======== SUPPLIED MATERIAL ========

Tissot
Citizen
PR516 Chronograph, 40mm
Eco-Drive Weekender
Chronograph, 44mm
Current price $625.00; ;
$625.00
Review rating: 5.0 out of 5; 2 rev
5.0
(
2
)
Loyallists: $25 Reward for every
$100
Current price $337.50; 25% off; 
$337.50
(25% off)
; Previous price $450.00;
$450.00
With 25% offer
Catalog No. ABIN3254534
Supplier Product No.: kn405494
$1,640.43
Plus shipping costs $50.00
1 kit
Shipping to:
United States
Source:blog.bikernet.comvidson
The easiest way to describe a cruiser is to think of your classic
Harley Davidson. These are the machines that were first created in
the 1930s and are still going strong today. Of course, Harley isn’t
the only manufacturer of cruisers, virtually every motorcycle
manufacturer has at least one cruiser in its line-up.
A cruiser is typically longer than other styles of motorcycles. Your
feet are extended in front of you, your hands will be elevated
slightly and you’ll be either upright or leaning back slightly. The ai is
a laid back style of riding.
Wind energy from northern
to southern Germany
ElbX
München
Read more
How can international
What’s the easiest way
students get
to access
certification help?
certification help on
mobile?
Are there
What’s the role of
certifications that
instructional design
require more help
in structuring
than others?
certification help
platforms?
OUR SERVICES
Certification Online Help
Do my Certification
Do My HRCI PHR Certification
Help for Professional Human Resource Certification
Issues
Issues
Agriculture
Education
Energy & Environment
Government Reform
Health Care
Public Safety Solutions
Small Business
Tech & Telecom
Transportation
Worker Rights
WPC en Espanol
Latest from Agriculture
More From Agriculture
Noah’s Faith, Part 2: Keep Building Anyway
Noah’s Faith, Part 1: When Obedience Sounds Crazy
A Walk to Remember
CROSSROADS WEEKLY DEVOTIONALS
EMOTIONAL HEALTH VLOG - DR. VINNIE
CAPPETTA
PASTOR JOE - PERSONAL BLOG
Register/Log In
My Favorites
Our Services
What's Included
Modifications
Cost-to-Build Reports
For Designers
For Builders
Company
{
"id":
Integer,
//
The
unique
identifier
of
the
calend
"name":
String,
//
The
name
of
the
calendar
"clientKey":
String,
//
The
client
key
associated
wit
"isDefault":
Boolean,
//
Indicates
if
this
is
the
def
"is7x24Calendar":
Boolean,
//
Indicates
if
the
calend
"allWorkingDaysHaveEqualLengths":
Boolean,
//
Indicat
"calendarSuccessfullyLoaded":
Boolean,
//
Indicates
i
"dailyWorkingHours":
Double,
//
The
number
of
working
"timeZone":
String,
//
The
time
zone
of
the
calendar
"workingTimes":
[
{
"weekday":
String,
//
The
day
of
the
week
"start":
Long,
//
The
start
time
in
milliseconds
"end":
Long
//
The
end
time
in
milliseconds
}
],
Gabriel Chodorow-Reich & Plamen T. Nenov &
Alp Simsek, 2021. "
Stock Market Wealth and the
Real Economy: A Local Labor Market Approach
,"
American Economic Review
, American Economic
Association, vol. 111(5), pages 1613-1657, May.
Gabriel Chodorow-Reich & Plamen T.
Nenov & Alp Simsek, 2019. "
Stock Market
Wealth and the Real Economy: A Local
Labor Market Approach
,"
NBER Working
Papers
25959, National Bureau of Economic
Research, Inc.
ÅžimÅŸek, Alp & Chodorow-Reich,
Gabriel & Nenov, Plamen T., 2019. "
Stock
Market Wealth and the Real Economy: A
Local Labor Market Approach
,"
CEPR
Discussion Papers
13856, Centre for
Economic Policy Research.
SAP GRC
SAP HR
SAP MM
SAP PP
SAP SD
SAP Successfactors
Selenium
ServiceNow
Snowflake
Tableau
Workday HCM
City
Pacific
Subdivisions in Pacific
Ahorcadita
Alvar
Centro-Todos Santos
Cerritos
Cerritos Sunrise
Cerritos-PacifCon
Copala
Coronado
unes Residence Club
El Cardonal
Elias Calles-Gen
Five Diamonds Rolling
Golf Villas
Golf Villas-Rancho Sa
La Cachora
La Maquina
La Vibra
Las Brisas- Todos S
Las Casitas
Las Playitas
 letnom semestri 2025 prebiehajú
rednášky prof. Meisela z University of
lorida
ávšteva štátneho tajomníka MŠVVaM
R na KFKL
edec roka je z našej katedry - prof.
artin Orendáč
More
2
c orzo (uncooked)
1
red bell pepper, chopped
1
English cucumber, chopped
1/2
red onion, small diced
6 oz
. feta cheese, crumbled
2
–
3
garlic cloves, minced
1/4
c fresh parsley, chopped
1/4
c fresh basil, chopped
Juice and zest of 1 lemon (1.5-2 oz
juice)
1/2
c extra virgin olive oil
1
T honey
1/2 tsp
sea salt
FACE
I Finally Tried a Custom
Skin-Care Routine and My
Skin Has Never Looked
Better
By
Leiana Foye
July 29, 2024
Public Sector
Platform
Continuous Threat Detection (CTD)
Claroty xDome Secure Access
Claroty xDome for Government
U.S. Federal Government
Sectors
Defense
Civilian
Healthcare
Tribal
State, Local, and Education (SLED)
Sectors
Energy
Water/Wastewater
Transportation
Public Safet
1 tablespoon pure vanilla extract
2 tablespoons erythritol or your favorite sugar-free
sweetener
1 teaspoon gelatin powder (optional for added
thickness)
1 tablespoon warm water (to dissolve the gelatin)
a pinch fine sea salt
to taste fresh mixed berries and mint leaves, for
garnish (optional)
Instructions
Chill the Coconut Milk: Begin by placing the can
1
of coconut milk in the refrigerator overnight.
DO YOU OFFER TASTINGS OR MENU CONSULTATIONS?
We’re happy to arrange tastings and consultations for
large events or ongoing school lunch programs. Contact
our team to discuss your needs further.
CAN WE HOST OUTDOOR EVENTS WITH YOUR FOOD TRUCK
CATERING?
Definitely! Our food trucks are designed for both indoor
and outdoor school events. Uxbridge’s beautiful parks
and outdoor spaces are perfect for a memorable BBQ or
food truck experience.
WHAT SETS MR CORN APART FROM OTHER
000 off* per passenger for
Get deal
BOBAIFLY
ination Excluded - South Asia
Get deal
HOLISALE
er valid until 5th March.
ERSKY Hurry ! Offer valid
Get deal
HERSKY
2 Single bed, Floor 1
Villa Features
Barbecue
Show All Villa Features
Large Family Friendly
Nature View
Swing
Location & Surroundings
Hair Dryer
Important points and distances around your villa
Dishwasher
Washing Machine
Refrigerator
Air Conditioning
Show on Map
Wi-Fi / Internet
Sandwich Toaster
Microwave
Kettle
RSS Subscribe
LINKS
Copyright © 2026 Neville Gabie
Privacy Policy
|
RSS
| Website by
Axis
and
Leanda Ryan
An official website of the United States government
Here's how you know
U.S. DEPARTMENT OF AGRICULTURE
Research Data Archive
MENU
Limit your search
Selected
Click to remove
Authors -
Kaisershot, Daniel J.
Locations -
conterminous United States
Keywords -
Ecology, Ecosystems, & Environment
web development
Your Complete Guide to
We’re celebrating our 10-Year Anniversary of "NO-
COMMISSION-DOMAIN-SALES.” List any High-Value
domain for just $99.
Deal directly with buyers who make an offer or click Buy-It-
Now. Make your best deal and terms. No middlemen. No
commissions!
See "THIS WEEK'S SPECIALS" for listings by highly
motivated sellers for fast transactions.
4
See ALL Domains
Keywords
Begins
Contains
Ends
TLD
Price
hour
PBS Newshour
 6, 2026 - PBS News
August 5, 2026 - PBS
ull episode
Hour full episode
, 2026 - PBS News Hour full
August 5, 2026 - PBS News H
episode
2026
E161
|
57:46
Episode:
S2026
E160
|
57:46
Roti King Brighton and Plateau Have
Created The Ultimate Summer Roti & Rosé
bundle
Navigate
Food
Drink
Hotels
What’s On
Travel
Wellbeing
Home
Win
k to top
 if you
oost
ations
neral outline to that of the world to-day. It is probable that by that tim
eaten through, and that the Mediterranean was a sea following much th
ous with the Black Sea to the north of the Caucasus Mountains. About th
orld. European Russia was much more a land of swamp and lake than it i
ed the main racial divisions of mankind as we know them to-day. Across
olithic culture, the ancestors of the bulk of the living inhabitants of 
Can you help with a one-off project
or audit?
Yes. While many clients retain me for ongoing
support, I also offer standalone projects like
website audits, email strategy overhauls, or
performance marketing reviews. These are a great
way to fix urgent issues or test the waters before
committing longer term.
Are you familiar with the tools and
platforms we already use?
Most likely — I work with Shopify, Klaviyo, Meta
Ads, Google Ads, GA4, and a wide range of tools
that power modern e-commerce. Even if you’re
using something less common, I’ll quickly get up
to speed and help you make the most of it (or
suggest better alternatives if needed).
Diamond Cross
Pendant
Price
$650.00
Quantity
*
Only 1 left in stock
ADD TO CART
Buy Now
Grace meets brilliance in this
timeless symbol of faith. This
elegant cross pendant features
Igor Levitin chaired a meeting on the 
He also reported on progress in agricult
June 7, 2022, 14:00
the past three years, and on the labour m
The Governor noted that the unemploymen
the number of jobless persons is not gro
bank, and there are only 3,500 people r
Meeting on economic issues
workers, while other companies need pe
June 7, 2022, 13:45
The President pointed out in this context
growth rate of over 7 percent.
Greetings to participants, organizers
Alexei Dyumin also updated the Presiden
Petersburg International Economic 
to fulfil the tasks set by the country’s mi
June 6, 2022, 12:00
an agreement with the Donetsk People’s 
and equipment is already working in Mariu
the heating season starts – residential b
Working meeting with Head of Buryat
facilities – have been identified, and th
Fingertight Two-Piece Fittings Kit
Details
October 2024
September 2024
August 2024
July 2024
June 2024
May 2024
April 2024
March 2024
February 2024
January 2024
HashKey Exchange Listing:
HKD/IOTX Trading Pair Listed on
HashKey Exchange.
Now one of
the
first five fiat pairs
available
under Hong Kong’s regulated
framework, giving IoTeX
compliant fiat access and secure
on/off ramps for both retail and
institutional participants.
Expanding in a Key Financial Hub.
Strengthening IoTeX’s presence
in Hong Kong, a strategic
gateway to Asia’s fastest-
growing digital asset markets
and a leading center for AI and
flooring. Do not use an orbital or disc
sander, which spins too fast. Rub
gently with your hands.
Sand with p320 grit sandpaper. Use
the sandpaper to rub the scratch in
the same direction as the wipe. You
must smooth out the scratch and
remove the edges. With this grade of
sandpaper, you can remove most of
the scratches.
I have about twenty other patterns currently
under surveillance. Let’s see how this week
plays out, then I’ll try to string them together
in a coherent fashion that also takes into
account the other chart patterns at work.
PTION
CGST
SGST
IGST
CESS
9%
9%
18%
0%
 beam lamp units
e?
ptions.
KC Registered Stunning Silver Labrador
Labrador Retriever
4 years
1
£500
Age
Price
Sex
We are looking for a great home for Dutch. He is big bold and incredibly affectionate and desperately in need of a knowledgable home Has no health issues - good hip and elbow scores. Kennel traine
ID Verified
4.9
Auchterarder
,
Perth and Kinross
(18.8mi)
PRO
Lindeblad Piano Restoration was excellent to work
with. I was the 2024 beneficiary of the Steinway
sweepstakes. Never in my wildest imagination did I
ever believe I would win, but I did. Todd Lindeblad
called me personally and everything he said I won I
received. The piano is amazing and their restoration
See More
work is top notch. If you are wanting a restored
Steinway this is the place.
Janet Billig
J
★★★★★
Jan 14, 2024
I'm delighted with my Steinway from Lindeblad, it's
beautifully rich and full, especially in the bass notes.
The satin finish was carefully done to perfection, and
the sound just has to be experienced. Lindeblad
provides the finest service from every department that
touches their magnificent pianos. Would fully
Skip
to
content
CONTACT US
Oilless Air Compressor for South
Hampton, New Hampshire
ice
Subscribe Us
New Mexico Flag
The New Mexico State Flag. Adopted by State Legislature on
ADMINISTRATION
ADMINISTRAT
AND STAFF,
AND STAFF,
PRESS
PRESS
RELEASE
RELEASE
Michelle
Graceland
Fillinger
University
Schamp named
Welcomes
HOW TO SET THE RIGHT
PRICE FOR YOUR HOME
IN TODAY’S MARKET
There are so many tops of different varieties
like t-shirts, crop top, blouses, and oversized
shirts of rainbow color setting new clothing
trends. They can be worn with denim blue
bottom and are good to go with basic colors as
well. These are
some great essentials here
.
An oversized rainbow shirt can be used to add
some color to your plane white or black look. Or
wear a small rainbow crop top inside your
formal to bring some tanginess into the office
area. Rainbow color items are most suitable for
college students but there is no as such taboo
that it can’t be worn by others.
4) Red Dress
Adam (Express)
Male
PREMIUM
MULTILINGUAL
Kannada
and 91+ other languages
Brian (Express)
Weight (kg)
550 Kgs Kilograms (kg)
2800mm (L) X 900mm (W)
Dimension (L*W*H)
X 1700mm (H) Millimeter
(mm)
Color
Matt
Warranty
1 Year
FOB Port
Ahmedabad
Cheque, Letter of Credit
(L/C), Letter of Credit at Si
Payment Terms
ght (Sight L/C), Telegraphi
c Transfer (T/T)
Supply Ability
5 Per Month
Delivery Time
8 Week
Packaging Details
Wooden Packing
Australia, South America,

========

◆ **WHAT IS REQUIRED**: State how many lines of the records above contain "Nenov", with no words besides the number.

◆ **EXPECTED ANSWER**: 3